== TASK DIRECTIONS ==
Report each line from the data below that holds the word "Today".

Page-level text extractions:
= Beginning of Section =

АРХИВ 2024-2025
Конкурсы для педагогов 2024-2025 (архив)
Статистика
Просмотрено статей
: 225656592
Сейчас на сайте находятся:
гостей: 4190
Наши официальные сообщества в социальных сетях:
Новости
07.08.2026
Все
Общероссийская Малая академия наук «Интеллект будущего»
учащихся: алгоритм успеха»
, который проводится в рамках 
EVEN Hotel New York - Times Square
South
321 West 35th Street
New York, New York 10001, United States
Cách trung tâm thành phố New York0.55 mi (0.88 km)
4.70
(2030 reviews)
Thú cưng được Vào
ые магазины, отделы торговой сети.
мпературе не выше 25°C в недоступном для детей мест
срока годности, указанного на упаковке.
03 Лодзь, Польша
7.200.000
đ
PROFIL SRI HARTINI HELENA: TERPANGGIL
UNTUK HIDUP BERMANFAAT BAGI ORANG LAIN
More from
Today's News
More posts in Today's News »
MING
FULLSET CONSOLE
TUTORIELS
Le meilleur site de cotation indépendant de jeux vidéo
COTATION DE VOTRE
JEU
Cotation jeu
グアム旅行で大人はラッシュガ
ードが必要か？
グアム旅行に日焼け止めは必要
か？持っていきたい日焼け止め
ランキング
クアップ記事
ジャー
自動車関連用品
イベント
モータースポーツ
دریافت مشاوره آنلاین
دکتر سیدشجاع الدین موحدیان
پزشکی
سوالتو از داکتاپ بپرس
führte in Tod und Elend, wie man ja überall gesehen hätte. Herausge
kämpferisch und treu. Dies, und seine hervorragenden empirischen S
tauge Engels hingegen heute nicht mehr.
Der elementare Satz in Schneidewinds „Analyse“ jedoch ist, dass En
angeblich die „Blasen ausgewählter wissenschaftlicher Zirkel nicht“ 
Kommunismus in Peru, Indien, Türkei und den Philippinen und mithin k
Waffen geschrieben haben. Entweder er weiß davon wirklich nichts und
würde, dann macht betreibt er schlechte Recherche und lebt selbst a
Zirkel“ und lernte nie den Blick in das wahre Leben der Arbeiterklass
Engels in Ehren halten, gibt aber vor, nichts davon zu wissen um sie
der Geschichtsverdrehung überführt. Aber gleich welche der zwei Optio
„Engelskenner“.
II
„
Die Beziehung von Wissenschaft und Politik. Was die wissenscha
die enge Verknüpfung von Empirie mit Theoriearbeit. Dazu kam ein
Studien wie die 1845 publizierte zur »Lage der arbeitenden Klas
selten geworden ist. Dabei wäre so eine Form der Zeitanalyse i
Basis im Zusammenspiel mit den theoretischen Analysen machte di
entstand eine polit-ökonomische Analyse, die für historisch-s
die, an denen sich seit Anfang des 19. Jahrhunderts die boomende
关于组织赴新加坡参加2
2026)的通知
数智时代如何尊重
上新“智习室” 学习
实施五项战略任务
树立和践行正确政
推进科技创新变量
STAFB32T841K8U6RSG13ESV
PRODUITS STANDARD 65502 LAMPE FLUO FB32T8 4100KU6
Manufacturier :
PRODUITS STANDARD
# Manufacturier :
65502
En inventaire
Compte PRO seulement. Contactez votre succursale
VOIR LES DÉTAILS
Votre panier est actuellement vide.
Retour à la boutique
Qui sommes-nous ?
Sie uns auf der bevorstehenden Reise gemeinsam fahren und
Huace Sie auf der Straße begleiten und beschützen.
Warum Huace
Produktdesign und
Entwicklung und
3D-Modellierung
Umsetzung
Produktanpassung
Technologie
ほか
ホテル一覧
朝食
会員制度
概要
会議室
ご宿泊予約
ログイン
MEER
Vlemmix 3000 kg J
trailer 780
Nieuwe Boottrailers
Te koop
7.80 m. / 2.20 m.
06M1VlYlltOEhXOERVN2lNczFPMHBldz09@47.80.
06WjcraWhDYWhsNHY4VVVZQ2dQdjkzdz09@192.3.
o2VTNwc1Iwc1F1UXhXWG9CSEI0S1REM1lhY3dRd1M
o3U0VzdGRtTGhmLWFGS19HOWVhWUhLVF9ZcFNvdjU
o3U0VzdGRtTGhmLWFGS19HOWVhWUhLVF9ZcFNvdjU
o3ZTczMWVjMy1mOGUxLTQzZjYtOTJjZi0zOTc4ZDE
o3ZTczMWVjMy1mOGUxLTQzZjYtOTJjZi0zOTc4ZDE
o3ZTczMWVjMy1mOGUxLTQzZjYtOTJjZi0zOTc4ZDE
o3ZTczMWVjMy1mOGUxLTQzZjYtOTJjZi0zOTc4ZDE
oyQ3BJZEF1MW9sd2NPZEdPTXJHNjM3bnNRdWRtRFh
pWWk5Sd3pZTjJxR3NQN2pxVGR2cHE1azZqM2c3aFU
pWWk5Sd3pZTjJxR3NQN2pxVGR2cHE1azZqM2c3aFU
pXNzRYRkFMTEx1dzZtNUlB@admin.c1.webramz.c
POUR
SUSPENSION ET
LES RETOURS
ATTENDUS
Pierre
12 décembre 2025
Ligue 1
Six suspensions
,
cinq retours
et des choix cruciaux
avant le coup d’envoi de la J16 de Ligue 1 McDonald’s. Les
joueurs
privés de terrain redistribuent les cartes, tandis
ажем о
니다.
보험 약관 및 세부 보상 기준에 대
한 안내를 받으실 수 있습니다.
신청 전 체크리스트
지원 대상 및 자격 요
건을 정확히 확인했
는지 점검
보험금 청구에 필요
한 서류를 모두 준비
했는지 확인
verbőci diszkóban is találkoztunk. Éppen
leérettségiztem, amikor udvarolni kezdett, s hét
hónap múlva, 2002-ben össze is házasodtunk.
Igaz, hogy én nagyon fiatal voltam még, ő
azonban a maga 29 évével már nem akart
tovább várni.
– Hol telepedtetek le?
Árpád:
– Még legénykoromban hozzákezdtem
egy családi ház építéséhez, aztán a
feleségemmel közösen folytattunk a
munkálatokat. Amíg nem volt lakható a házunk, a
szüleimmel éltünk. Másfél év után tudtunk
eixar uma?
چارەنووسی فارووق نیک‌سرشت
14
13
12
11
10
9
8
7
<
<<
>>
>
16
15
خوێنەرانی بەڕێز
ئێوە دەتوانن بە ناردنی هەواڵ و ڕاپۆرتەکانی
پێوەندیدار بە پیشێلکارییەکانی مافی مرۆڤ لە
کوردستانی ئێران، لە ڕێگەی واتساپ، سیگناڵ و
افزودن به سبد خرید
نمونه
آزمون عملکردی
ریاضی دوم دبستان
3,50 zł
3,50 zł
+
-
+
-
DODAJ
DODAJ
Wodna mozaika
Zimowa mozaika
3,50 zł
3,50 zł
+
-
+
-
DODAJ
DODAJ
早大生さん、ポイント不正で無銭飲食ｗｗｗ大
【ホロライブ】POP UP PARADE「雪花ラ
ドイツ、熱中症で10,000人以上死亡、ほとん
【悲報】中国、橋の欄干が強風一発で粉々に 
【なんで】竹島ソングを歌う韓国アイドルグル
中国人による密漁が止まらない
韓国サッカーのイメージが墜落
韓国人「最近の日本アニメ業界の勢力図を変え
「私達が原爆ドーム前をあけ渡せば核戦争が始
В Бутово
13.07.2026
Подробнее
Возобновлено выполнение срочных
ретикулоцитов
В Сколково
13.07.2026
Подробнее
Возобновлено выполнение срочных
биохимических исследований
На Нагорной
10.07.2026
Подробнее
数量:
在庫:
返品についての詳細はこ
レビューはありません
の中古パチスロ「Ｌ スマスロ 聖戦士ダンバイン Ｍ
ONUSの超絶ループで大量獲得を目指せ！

= End of Section =

== OUTPUT OF THE EXERCISE ==
Today's News
More posts in Today's News »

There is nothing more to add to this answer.